Securities and Exchange Commission
Attention: Jonathan G. Katz, Secretary
450 Fifth Street, NW.
Washington, DC 20549-0609

Re: File No. S7-02-03

Dear Ladies and Gentlemen:

The Commission's proposed rules under Section 301 of the Sarbanes-Oxley Act unfortunately contain a "safe harbor" that would purport to shelter less-than-10% shareholders from being deemed "affiliated persons" of an issuer. See Standards Relating to Listed Company Audit Committees, 68 Fed. Reg. 2638 (Jan. 17, 2003). We fear that this safe harbor would in practice became a hard-and-fast rule and that, from the perspective of the large shareholder, it could consequently do more harm than good.

We believe that any specific, quantitative criteria for director independence may not always be appropriate in the context of large shareholder nominations particularly if, as the New York Stock Exchange recently observed, "the concern is independence from management." NYSE, Corporate Governance Rule Proposals Reflecting Recommendations from the NYSE Corporate Accountability and Listing Standards Committee (SEC File No. SR-NYSE-2002-33, Aug. 16, 2002). Indeed, the Commission's proposed 10% safe harbor may have the perverse effect of actually weakening investor rights by taking away board representation from those shareholders best equipped to stand up to management-the large, institutional shareholders. This may not be, we hope, what the Commission intends.

Although the Commission does claim that its proposed safe harbor "would not create a presumption that those outside the safe harbor are affiliates," it is hard to see how this would always be so. In our experience, counsel frequently treat safe harbors as mandatory rules, particularly if going outside the harbor might be viewed as being in any way adventurous or aggressive. We believe, for example, that the safe harbor for public sales by affiliates, the Rule 144 dribble-out provision, has fairly well become in practice an almost absolute rule. A Commission-approved bright-line test, moreover, might easily give a possibly recalcitrant company management a convenient excuse for rejecting an otherwise highly qualified nominee.

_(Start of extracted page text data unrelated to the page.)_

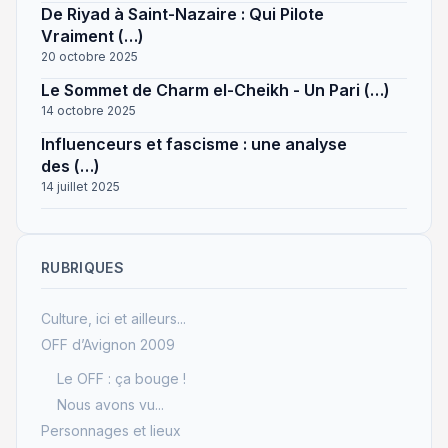
De Riyad à Saint-Nazaire : Qui Pilote
Vraiment (…)
20 octobre 2025
Le Sommet de Charm el-Cheikh - Un Pari (…)
14 octobre 2025
Influenceurs et fascisme : une analyse
des (…)
14 juillet 2025
RUBRIQUES
Culture, ici et ailleurs...
OFF d’Avignon 2009
Le OFF : ça bouge !
Nous avons vu...
Personnages et lieux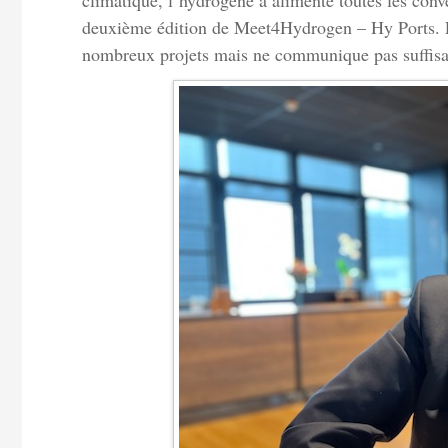
climatique, l’hydrogène a alimenté toutes les conv
deuxième édition de Meet4Hydrogen – Hy Ports. Po
nombreux projets mais ne communique pas suffis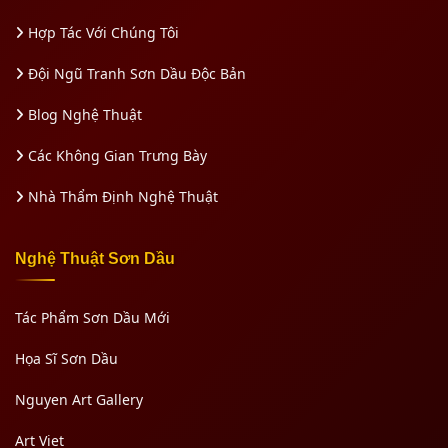
Hợp Tác Với Chúng Tôi
Đội Ngũ Tranh Sơn Dầu Độc Bản
Blog Nghệ Thuật
Các Không Gian Trưng Bày
Nhà Thẩm Định Nghệ Thuật
Nghệ Thuật Sơn Dầu
Tác Phẩm Sơn Dầu Mới
Họa Sĩ Sơn Dầu
Nguyen Art Gallery
Art Viet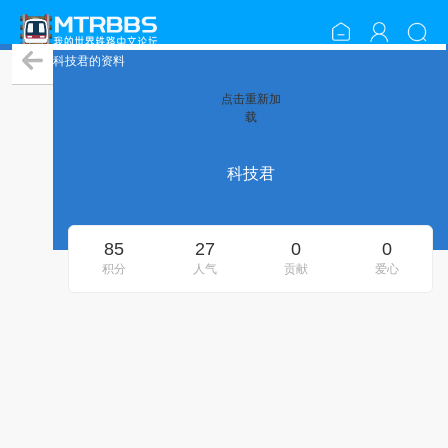
科技君的资料
点击重新加
载
科技君
85
27
0
0
积分
人气
贡献
爱心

And 10% is, in any event, a very small number. The "passive" or non-controlling investor amendments to Schedule 13G adopted five years ago use 20% as the applicable threshold. See Release No. 34-39,538 (Jan. 16, 1998). The SEC's own Advisory Committee on the Capital Formation and Regulatory Processes also used 20% as the ownership threshold for affiliate status. See their Report, Appendix B, Part III.A.2 (Sales by Affiliates) (July 24, 1996), reprinted in Fed. Sec. L. Rep., Extra Issue No. 1725 (Aug. 5, 1996). In a word, there is considerable and recent justification for using a number more in the range of 20%, and 10% would appear to be an unfortunate return to "affiliate" standards that have never been formally codified. See SEC, The Wheat Report (1969) (proposing Rule 160, which was never adopted but had a 10% threshold).

We believe that the Commission should therefore remove the "10% shareholder" safe harbor entirely and leave the term "affiliate" defined, as it traditionally has been, by reference to non-quantitative concepts of "control." Thank you for your consideration.